◆ **EXERCISE OBJECTIVE**:
Take every line from the data that has the word "node" in it.
------ DATA EXTRACTS
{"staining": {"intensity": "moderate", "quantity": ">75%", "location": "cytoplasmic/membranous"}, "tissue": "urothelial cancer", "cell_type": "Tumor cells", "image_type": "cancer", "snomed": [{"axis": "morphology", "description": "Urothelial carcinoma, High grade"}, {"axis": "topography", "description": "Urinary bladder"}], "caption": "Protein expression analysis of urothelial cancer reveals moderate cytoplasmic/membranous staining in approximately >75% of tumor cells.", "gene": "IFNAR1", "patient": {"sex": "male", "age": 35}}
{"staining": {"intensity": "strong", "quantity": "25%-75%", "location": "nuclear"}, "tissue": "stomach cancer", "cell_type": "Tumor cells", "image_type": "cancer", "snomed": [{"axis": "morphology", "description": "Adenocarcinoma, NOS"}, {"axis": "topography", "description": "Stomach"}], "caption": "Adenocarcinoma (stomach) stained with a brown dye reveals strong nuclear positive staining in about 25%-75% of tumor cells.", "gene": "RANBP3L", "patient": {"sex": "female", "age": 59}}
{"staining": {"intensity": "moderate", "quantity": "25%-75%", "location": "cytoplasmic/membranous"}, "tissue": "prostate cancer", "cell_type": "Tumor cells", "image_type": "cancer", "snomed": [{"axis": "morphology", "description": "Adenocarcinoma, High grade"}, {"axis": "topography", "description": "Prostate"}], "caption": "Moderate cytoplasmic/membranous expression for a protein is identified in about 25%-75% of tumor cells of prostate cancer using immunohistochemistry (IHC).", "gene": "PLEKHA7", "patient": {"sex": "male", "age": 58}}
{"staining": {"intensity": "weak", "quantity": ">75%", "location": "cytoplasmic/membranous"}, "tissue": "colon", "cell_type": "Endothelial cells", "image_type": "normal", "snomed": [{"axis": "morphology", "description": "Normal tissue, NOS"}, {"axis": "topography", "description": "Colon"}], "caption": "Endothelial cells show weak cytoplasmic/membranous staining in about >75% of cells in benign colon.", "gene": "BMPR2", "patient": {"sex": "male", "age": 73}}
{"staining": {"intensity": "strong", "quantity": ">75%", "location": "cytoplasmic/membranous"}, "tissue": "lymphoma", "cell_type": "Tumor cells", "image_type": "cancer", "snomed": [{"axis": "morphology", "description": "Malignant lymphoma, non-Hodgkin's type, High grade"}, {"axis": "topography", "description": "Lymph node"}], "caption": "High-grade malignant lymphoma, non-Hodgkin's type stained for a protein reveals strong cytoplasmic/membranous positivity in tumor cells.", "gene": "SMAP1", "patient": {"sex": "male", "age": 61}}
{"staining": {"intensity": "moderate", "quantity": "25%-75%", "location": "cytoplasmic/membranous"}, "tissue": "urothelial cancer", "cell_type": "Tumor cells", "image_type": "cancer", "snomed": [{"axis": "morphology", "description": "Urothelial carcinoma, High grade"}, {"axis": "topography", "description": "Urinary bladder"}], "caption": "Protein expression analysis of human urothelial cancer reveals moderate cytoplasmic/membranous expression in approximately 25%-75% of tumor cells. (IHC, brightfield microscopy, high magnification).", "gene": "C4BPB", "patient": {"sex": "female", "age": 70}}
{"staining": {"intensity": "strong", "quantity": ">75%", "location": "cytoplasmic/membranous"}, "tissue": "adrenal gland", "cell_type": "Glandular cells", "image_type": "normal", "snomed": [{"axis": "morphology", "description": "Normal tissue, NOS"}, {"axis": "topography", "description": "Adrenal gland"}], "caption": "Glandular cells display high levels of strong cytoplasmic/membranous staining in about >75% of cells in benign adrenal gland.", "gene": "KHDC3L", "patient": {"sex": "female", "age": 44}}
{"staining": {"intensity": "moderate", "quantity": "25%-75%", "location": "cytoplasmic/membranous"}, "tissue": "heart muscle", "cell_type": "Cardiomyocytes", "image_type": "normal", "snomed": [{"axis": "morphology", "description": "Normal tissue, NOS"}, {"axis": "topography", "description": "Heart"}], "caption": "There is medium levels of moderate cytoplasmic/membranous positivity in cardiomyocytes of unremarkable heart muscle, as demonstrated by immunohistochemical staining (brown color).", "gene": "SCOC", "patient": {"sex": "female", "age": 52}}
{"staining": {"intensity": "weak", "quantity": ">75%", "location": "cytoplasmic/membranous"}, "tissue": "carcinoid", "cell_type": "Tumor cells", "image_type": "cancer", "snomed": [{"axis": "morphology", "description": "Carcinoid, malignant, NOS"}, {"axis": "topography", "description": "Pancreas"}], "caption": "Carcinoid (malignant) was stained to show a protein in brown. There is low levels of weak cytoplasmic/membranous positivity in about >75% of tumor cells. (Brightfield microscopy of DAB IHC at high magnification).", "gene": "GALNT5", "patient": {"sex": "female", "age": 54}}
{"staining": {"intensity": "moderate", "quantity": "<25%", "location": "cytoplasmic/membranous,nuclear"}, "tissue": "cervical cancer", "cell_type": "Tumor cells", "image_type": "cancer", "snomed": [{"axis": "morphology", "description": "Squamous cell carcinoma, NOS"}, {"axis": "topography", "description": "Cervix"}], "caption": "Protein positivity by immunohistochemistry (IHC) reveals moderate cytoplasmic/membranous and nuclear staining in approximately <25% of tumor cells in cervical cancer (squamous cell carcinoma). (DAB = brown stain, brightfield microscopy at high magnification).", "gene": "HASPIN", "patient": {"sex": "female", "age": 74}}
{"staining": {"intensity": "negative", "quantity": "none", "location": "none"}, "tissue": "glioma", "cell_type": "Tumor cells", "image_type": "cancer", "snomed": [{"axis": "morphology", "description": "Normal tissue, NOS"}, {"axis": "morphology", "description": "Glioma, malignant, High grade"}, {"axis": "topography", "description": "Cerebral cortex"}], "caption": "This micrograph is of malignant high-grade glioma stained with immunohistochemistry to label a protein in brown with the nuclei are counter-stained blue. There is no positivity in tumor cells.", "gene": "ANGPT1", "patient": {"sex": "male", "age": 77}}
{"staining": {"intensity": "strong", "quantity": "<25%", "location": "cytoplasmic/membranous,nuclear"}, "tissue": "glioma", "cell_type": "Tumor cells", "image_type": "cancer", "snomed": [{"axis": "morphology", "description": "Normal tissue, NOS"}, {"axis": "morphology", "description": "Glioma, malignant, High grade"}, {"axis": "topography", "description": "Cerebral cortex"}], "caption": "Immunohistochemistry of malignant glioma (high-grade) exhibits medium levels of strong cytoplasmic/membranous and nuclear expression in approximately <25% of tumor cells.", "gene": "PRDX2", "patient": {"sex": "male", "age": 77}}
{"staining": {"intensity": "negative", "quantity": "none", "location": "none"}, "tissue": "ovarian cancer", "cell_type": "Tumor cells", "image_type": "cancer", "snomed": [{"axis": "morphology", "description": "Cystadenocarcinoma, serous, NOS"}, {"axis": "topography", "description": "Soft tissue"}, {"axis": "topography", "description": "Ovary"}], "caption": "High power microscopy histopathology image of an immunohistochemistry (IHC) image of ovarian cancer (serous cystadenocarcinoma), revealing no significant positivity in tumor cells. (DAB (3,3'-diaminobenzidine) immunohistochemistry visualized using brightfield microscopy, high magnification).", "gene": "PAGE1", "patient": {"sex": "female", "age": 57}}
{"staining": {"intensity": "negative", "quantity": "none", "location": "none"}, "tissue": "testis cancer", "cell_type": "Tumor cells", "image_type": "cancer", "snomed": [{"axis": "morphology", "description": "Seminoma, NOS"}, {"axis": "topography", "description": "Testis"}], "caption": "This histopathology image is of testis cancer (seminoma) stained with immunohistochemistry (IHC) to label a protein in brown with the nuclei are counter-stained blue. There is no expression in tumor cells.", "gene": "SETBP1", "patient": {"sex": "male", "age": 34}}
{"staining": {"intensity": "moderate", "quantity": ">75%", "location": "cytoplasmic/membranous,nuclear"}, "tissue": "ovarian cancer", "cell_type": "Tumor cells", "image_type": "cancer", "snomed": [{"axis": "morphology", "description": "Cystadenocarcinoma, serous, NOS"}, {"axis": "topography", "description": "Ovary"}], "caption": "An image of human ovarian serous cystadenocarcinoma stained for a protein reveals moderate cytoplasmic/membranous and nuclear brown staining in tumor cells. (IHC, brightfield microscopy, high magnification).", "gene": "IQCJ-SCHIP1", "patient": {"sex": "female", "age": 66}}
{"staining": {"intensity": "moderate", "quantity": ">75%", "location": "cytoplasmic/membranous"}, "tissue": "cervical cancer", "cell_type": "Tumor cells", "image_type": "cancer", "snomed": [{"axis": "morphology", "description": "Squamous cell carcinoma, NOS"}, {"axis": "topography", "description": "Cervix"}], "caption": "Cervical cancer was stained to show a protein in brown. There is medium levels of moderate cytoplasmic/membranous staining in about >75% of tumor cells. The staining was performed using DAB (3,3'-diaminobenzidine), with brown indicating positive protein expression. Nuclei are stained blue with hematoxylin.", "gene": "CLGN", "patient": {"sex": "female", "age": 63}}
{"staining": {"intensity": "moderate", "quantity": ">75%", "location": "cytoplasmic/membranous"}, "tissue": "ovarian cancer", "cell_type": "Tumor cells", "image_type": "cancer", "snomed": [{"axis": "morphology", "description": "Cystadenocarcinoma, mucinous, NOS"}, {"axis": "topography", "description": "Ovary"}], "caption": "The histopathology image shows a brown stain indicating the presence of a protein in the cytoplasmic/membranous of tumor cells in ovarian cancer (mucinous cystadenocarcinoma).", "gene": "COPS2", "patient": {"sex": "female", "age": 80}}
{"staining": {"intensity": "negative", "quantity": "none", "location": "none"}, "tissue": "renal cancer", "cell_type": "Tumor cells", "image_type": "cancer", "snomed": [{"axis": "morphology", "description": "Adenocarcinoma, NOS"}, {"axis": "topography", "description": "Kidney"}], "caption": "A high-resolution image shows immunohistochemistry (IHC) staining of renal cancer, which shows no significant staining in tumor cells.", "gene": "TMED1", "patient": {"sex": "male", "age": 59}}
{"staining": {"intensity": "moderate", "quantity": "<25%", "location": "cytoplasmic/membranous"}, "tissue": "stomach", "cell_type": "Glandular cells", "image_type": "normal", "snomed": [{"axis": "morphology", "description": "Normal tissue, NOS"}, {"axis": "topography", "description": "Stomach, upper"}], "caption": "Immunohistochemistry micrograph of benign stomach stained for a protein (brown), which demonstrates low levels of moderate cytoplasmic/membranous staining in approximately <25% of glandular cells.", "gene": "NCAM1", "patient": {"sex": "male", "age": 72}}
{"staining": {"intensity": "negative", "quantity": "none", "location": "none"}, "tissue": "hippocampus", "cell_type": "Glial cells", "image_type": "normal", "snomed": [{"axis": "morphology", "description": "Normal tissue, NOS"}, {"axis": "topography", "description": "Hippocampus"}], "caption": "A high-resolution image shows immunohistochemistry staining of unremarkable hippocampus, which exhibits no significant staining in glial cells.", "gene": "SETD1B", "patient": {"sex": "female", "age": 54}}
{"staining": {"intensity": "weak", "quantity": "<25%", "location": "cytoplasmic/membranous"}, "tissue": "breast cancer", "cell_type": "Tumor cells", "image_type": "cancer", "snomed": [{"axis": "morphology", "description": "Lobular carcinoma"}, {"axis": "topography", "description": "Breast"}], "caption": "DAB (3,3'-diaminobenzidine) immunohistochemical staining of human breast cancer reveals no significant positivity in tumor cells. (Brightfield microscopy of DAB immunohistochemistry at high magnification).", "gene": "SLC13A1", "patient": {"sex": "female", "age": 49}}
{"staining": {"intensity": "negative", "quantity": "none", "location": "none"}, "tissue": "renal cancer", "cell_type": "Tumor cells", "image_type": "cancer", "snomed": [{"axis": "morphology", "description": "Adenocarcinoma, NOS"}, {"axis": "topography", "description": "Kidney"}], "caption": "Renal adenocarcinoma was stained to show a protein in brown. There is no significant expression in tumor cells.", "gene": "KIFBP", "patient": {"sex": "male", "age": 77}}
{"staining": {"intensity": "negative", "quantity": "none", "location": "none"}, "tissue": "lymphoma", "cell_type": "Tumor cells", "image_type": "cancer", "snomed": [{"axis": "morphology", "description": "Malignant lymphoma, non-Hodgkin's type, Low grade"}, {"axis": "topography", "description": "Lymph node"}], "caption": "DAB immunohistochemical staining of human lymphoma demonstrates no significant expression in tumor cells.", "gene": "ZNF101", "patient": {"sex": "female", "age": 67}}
------------
◆ **TASK ANSWER**:
{"staining": {"intensity": "strong", "quantity": ">75%", "location": "cytoplasmic/membranous"}, "tissue": "lymphoma", "cell_type": "Tumor cells", "image_type": "cancer", "snomed": [{"axis": "morphology", "description": "Malignant lymphoma, non-Hodgkin's type, High grade"}, {"axis": "topography", "description": "Lymph node"}], "caption": "High-grade malignant lymphoma, non-Hodgkin's type stained for a protein reveals strong cytoplasmic/membranous positivity in tumor cells.", "gene": "SMAP1", "patient": {"sex": "male", "age": 61}}
{"staining": {"intensity": "negative", "quantity": "none", "location": "none"}, "tissue": "lymphoma", "cell_type": "Tumor cells", "image_type": "cancer", "snomed": [{"axis": "morphology", "description": "Malignant lymphoma, non-Hodgkin's type, Low grade"}, {"axis": "topography", "description": "Lymph node"}], "caption": "DAB immunohistochemical staining of human lymphoma demonstrates no significant expression in tumor cells.", "gene": "ZNF101", "patient": {"sex": "female", "age": 67}}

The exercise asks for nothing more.